Par exemple les héros de Twilight. Ils ont fait fort avec leur séparation, puis leurs retrouvailles: quelle pub! Des pages entières annonçant la sortie du film depuis des mois. Les people servent donc à vendre quelque chose, ou à se vendre eux-même. Les people vivent de nous.
Les people nous servent aussi à transposer nos vie sur eux. C’est un théâtre. Ce qu’ils vivent, nous le vivons en partie. Leurs rêves sont les nôtres: richesse, argent, célébrité, pouvoir. Le feuilleton télé «Amour, gloire et beauté» aura-t-il marché s'il s'était intitulé: «Haine, anonymat et laideur»? J'en doute. Depuis la nuit des temps il y a les gens en haut de l’affiche, et il y a ceux qui les regardent depuis le parterre. Ceux-ci vivent un peu de rêve au travers des premiers. Ils les envient, soit parce qu’ils voudraient leur ressembler - on préfère être riche que pauvre - soit parce qu’ils les détestent de ne pas arriver à être leurs égaux.
Les people incarnent des modèles positifs ou négatifs. Ils servent entre autre à projeter nos désirs ou nos frustrations. La manière dont nous analysons leur vie est la projection de comment nous pensons la vie. Les modèles positifs sont ce à quoi nous aspirons, les négatifs ce que nous rejetons. Parfois c’est plus complexe: la vie sexuelle débridée du golfeur Tiger Woods a pu susciter à la fois la réprobation morale et l’envie. La réprobation parce que l’infidélité et la trahison amoureuse génèrent la souffrance. L’envie parce qu’il tenait un rythme sexuel à faire pâlir bien des hommes, et parce qu’un homme riche et séduisant, même marié, reste pour certaines un bon parti.

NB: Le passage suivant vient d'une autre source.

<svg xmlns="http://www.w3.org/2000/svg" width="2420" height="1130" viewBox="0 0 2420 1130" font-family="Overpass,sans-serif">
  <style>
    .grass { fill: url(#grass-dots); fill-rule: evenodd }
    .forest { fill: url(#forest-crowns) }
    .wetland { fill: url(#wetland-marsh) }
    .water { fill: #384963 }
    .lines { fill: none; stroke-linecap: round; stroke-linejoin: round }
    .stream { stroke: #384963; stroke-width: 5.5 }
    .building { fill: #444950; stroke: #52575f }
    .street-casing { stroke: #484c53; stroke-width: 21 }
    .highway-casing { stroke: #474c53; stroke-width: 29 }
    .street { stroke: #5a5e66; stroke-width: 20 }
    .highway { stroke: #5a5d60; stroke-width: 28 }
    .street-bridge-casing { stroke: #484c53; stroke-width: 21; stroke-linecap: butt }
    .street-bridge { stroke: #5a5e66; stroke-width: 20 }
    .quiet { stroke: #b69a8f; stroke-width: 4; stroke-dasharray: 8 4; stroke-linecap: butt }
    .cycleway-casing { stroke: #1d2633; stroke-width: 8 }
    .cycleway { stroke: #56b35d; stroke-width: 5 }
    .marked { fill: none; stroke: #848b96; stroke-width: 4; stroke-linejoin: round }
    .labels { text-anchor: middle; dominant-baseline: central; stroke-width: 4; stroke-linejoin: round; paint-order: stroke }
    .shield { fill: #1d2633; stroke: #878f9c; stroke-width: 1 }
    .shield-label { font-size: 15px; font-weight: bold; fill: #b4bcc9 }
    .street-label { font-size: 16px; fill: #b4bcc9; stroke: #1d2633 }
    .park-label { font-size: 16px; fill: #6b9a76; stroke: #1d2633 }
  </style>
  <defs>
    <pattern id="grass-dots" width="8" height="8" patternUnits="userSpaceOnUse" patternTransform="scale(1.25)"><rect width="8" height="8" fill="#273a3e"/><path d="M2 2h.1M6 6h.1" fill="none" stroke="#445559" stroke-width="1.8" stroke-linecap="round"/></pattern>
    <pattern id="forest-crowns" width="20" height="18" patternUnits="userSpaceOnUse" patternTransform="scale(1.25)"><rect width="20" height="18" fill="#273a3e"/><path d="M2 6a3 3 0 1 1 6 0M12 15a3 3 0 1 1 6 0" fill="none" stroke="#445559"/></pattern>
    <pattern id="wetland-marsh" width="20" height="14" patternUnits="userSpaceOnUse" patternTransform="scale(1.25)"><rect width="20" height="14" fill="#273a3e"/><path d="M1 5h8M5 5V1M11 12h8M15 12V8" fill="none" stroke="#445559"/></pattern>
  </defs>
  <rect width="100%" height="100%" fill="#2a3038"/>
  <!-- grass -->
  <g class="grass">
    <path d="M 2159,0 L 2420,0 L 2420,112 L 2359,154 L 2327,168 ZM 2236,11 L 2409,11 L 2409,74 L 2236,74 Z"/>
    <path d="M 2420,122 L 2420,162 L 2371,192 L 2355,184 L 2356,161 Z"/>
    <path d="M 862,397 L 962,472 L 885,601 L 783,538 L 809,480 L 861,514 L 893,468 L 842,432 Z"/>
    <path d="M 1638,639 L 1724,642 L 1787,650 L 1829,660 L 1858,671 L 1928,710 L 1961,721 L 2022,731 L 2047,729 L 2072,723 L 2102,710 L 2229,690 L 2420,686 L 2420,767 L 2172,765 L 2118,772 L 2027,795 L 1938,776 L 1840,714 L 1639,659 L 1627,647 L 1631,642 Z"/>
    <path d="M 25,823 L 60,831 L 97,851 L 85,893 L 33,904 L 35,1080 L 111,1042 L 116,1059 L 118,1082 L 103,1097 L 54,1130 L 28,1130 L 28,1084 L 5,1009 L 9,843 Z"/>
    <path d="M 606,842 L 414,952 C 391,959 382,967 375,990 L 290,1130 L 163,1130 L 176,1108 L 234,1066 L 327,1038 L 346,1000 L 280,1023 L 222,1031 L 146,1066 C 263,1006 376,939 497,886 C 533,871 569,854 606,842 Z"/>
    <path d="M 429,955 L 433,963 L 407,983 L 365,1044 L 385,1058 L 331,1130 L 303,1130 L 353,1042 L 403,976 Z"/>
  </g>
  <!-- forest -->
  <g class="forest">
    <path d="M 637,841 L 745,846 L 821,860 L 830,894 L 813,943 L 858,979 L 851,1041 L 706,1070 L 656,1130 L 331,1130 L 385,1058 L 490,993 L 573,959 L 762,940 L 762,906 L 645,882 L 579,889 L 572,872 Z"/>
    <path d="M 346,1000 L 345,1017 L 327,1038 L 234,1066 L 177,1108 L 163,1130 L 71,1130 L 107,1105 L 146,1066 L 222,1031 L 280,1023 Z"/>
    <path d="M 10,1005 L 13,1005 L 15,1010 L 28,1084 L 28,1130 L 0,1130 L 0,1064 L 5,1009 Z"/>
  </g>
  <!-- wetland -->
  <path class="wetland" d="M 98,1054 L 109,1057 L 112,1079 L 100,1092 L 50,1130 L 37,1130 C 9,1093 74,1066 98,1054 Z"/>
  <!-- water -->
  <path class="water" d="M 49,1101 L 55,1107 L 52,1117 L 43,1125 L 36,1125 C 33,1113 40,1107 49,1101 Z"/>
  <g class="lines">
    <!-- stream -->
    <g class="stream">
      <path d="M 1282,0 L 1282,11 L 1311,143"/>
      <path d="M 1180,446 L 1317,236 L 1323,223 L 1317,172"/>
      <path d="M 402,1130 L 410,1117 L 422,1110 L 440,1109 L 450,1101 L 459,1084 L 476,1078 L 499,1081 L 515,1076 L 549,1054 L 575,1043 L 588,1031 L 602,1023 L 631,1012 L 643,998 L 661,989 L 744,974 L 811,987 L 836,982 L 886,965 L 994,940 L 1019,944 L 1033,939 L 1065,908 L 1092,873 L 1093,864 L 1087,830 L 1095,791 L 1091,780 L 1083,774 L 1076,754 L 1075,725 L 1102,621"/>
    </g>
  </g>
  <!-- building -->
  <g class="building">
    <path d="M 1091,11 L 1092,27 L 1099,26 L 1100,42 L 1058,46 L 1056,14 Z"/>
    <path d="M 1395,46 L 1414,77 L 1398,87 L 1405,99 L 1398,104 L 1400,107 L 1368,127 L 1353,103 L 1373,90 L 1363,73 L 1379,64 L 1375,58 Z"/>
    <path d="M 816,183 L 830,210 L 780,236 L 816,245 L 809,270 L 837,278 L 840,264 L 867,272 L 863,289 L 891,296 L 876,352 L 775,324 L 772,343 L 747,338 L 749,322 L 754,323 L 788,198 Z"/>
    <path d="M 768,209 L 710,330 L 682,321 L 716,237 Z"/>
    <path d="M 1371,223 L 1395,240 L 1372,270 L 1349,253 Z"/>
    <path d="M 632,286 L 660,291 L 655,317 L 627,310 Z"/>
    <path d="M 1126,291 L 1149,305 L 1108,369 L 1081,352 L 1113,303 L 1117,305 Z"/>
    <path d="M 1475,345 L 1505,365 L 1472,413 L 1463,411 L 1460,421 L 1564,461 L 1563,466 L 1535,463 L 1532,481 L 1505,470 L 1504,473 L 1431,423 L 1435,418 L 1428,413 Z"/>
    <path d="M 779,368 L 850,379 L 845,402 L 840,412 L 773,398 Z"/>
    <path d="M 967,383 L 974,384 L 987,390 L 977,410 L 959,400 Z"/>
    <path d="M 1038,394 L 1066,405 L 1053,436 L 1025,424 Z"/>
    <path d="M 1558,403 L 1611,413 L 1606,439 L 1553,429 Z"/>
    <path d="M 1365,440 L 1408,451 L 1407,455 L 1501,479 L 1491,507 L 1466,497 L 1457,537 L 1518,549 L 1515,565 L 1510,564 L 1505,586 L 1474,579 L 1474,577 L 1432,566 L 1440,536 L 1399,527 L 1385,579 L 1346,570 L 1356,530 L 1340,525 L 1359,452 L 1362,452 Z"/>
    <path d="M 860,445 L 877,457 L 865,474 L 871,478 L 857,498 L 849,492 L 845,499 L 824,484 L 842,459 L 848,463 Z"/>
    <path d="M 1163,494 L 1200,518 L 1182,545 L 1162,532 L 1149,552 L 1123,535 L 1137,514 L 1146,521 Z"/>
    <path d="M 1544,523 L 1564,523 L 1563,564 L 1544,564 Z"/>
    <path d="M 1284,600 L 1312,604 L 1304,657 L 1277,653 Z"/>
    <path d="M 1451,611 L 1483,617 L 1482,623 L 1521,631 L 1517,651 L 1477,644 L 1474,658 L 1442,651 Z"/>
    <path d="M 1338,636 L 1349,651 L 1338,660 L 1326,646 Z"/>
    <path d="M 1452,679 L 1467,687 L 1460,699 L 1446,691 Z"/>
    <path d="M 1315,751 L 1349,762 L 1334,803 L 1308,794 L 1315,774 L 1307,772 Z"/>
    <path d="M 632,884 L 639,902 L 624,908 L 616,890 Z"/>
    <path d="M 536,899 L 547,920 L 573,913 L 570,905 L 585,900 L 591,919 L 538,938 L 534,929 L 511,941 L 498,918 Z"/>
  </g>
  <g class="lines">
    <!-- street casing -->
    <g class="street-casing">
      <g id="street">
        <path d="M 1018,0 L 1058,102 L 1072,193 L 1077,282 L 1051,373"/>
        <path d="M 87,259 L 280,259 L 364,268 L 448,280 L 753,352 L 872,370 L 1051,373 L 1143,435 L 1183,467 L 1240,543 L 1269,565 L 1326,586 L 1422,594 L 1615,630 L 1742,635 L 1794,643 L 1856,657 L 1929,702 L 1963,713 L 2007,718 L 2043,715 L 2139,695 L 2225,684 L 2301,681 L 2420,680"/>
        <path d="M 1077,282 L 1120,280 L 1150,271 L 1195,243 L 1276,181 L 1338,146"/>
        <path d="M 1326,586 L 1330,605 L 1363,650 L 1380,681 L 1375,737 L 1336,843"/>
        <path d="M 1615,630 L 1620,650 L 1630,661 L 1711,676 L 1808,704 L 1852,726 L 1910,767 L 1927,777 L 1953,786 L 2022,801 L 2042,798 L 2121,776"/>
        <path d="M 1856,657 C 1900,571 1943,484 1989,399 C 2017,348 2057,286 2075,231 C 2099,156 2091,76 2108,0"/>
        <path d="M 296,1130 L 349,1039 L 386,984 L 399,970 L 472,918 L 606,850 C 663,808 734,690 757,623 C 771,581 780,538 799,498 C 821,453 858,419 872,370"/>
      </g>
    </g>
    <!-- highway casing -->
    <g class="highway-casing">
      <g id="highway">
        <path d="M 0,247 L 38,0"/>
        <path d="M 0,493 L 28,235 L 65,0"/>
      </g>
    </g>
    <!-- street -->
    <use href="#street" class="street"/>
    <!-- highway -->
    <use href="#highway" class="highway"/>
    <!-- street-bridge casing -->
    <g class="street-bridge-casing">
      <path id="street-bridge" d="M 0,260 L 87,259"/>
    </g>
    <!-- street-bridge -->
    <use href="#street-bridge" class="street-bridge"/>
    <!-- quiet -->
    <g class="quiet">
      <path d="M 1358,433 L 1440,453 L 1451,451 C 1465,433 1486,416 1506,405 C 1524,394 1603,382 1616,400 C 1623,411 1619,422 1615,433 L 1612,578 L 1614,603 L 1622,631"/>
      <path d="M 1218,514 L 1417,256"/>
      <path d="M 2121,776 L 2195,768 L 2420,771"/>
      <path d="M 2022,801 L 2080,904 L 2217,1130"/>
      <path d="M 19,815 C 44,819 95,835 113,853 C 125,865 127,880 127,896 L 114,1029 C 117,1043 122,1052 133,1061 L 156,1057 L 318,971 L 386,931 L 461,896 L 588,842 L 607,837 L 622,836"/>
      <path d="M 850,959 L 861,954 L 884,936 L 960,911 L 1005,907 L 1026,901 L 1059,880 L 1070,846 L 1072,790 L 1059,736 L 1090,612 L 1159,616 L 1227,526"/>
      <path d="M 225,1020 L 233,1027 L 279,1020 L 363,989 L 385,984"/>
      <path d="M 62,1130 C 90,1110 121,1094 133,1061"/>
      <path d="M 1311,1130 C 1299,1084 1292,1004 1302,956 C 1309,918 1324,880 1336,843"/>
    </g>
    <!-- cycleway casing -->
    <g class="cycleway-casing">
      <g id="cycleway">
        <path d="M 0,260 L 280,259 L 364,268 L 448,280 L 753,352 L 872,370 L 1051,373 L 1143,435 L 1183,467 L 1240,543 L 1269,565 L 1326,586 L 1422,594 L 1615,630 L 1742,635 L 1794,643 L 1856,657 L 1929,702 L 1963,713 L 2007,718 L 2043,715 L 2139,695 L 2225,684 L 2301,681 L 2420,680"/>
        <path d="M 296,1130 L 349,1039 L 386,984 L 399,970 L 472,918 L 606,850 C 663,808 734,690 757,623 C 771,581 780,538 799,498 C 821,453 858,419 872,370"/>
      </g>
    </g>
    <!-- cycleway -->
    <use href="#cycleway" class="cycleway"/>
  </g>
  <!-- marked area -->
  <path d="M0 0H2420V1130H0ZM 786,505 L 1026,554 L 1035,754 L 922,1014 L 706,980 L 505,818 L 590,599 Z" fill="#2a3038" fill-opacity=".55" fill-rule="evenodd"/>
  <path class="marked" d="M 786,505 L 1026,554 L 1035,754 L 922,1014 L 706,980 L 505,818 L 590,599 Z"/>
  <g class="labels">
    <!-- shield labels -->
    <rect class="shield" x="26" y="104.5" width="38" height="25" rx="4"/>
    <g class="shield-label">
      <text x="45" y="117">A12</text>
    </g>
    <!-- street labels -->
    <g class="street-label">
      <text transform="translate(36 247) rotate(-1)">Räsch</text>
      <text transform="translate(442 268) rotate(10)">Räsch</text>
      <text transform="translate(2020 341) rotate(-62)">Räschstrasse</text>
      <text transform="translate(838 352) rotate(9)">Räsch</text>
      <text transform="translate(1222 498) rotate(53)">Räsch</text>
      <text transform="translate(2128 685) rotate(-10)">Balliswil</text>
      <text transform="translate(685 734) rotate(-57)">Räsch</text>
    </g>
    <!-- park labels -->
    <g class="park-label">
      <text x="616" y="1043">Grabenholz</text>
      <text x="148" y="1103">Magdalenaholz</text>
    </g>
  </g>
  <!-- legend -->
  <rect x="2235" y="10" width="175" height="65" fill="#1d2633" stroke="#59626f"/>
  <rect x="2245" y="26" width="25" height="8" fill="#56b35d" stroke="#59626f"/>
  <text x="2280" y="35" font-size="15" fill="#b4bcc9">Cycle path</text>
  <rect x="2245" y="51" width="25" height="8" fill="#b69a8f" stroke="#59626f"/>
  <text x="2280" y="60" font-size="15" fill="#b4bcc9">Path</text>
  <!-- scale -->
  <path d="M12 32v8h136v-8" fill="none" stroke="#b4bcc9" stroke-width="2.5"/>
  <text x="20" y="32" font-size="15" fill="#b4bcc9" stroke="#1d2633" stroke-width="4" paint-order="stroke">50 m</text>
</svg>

En lisant leurs aventures nous exprimons nos propres valeurs et nos désirs par l’admiration ou le rejet que nous avons d’eux. De plus leur fonction économique n’est pas négligeable: ils remplissent les pages de magazines, font vivre des imprimeurs, des journalistes, des vendeurs, des transporteurs, des hôtels et leur personnel. Enfin ils donnent un semblant de lumière à la vie quand la nôtre est dans la grisaille.
Les people sont un théâtre gratuit pour une humanité qui se cherche régulièrement des modèles. Et nous les regardons. C’est dans l’humain: nous préférons lire les gros titres du haut de l’affiche plutôt que les détails du bas. La lumière ne vient-elle pas du haut?
Commentaires
A quoi? A que tu écrives des âneries. Voilà.
Jean,
fan de Johnny (a que)?
Vous avez toujours des interventions bien développées et riches d'arguments qui donnent à réfléchir... Un bonheur de vous lire.
:-)
Pas besoin de développer davantage pour signaler les faits. Maintenant, si cela vous donne à réfléchir, tant mieux. Mais je doute fort.